» Exercise prompt
From the first line to the last, copy the data below word for word.

» Task input
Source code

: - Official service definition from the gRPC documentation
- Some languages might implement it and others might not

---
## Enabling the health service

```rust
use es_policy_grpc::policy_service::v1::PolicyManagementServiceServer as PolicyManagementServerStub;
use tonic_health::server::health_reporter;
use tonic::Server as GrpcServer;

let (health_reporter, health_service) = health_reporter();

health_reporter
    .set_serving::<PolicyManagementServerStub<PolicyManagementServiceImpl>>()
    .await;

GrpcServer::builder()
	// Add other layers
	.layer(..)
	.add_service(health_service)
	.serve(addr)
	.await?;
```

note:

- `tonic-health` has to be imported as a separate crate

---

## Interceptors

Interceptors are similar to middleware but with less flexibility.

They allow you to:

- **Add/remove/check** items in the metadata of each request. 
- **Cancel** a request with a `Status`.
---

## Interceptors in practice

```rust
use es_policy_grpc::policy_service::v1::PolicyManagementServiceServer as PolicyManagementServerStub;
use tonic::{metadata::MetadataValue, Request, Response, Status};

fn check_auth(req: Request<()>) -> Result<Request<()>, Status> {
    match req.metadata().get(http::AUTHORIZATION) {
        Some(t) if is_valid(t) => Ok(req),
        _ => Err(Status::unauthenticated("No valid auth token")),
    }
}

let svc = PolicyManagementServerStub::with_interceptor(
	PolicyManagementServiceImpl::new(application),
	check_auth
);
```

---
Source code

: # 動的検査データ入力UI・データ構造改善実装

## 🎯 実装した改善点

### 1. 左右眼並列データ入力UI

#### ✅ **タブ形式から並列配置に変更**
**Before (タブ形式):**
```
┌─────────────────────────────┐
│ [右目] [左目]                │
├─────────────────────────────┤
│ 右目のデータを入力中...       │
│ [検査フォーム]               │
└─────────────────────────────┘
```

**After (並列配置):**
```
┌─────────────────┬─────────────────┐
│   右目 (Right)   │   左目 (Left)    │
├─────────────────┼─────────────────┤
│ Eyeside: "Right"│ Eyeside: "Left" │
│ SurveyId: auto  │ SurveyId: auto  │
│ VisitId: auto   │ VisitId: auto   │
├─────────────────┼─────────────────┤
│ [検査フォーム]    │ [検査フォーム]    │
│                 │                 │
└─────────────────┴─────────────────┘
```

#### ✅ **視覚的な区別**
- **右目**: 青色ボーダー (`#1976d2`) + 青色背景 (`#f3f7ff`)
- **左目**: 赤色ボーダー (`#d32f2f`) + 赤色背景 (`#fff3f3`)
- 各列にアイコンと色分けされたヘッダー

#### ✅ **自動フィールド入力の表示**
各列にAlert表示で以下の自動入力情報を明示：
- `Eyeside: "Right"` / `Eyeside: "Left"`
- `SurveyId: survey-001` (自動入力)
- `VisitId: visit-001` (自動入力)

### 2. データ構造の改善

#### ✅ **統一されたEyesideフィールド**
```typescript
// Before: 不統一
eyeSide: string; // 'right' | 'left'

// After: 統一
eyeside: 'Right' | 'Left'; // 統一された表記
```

» Final answer
Source code

: - Official service definition from the gRPC documentation
- Some languages might implement it and others might not

---
## Enabling the health service

```rust
use es_policy_grpc::policy_service::v1::PolicyManagementServiceServer as PolicyManagementServerStub;
use tonic_health::server::health_reporter;
use tonic::Server as GrpcServer;

let (health_reporter, health_service) = health_reporter();

health_reporter
    .set_serving::<PolicyManagementServerStub<PolicyManagementServiceImpl>>()
    .await;

GrpcServer::builder()
	// Add other layers
	.layer(..)
	.add_service(health_service)
	.serve(addr)
	.await?;
```

note:

- `tonic-health` has to be imported as a separate crate

---

## Interceptors

Interceptors are similar to middleware but with less flexibility.

They allow you to:

- **Add/remove/check** items in the metadata of each request. 
- **Cancel** a request with a `Status`.
---

## Interceptors in practice

```rust
use es_policy_grpc::policy_service::v1::PolicyManagementServiceServer as PolicyManagementServerStub;
use tonic::{metadata::MetadataValue, Request, Response, Status};

fn check_auth(req: Request<()>) -> Result<Request<()>, Status> {
    match req.metadata().get(http::AUTHORIZATION) {
        Some(t) if is_valid(t) => Ok(req),
        _ => Err(Status::unauthenticated("No valid auth token")),
    }
}

let svc = PolicyManagementServerStub::with_interceptor(
	PolicyManagementServiceImpl::new(application),
	check_auth
);
```

---
Source code

: # 動的検査データ入力UI・データ構造改善実装

## 🎯 実装した改善点

### 1. 左右眼並列データ入力UI

#### ✅ **タブ形式から並列配置に変更**
**Before (タブ形式):**
```
┌─────────────────────────────┐
│ [右目] [左目]                │
├─────────────────────────────┤
│ 右目のデータを入力中...       │
│ [検査フォーム]               │
└─────────────────────────────┘
```

**After (並列配置):**
```
┌─────────────────┬─────────────────┐
│   右目 (Right)   │   左目 (Left)    │
├─────────────────┼─────────────────┤
│ Eyeside: "Right"│ Eyeside: "Left" │
│ SurveyId: auto  │ SurveyId: auto  │
│ VisitId: auto   │ VisitId: auto   │
├─────────────────┼─────────────────┤
│ [検査フォーム]    │ [検査フォーム]    │
│                 │                 │
└─────────────────┴─────────────────┘
```

#### ✅ **視覚的な区別**
- **右目**: 青色ボーダー (`#1976d2`) + 青色背景 (`#f3f7ff`)
- **左目**: 赤色ボーダー (`#d32f2f`) + 赤色背景 (`#fff3f3`)
- 各列にアイコンと色分けされたヘッダー

#### ✅ **自動フィールド入力の表示**
各列にAlert表示で以下の自動入力情報を明示：
- `Eyeside: "Right"` / `Eyeside: "Left"`
- `SurveyId: survey-001` (自動入力)
- `VisitId: visit-001` (自動入力)

### 2. データ構造の改善

#### ✅ **統一されたEyesideフィールド**
```typescript
// Before: 不統一
eyeSide: string; // 'right' | 'left'

// After: 統一
eyeside: 'Right' | 'Left'; // 統一された表記
```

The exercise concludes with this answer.